§ TASK
Write out the data below word for word, leaving out the pictures.

§ EXERCISE INPUTS
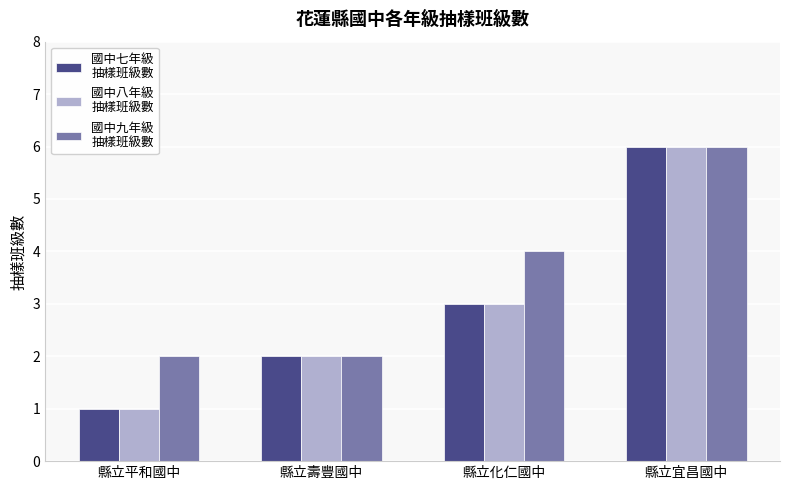

What is the maximum value shown in the chart?

6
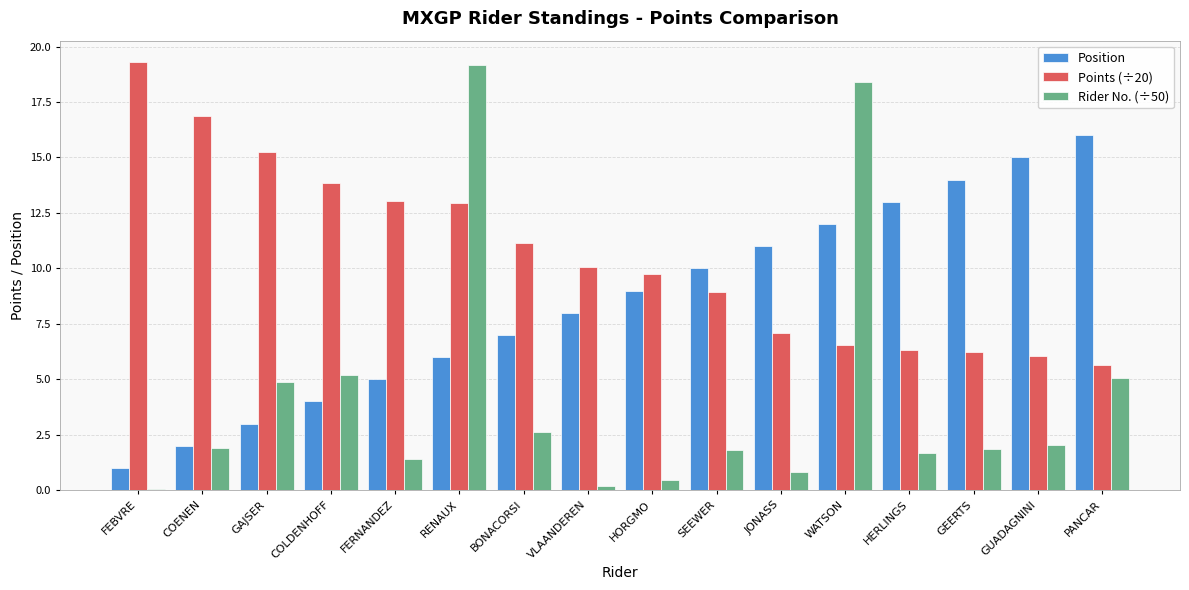

What is the difference between the Rider No. (÷50) values at HORGMO and FEBVRE?

0.4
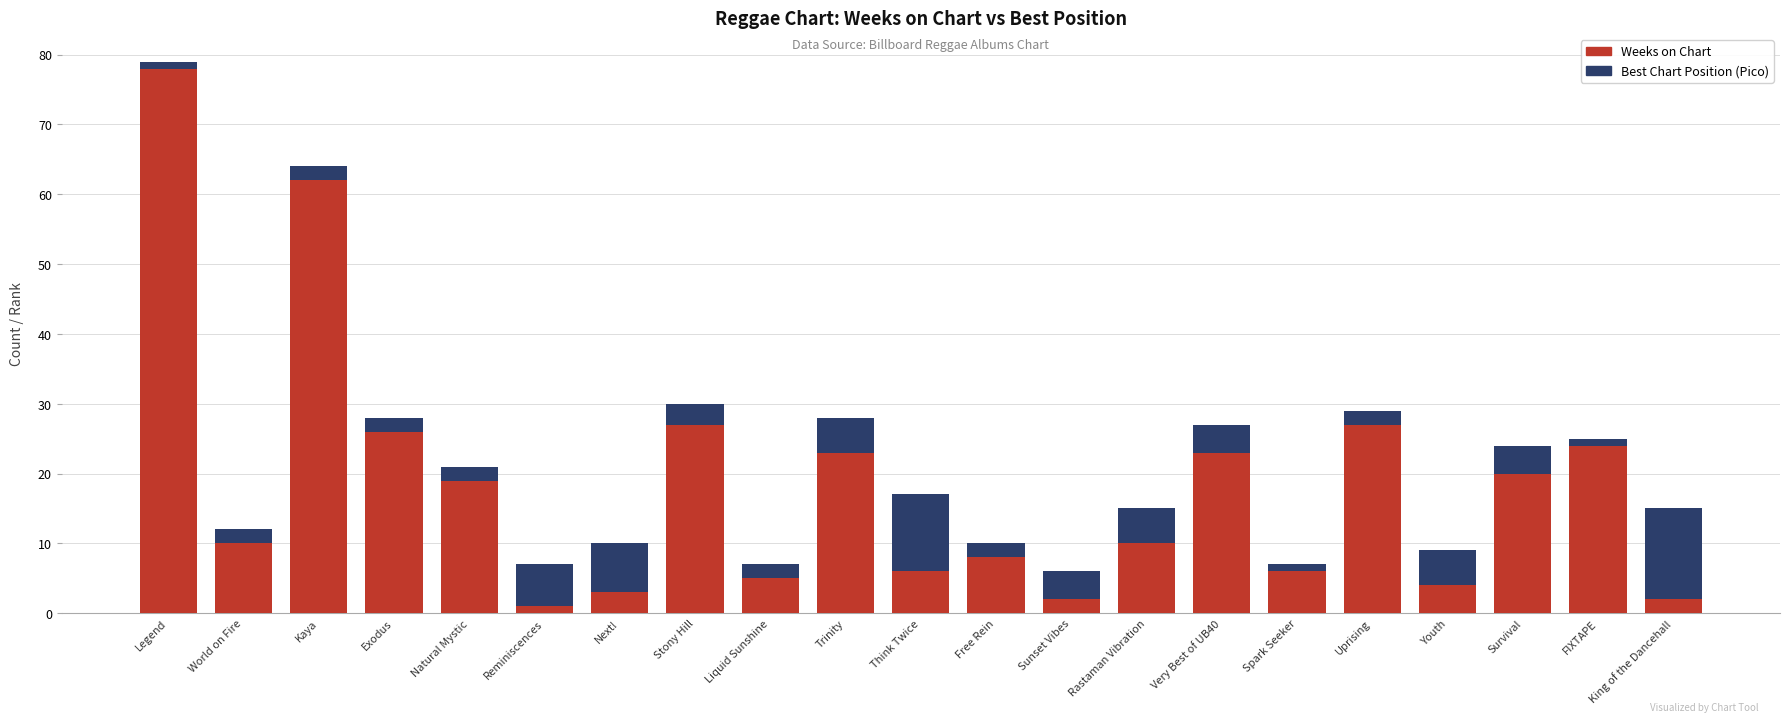

Count the number of data series in this chart.

2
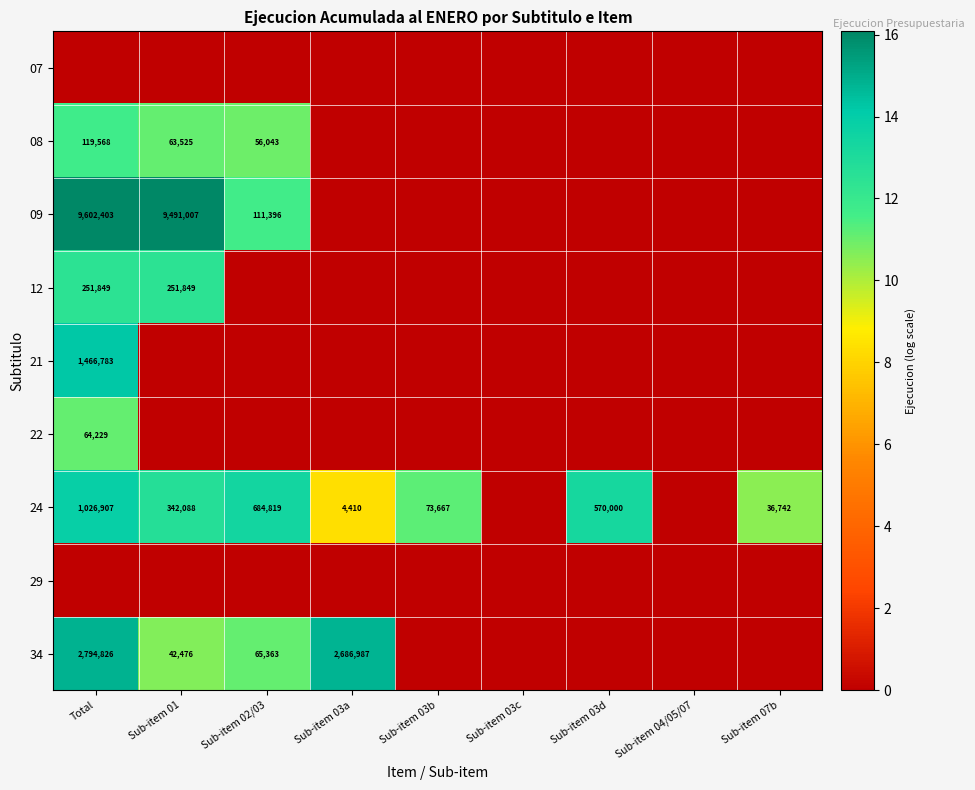

The 21 series shows 918081 at Total. True or false?

False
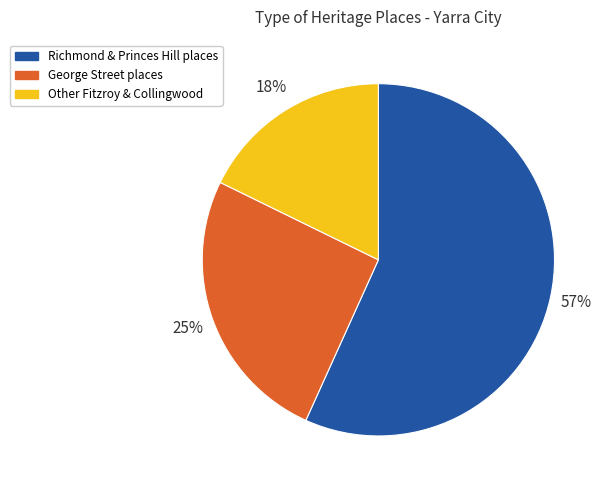

What is the largest slice in the pie chart?

Richmond & Princes Hill places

§ YOUR SOLUTION
What is the maximum value shown in the chart?

6

What is the difference between the Rider No. (÷50) values at HORGMO and FEBVRE?

0.4

Count the number of data series in this chart.

2

The 21 series shows 918081 at Total. True or false?

False

What is the largest slice in the pie chart?

Richmond & Princes Hill places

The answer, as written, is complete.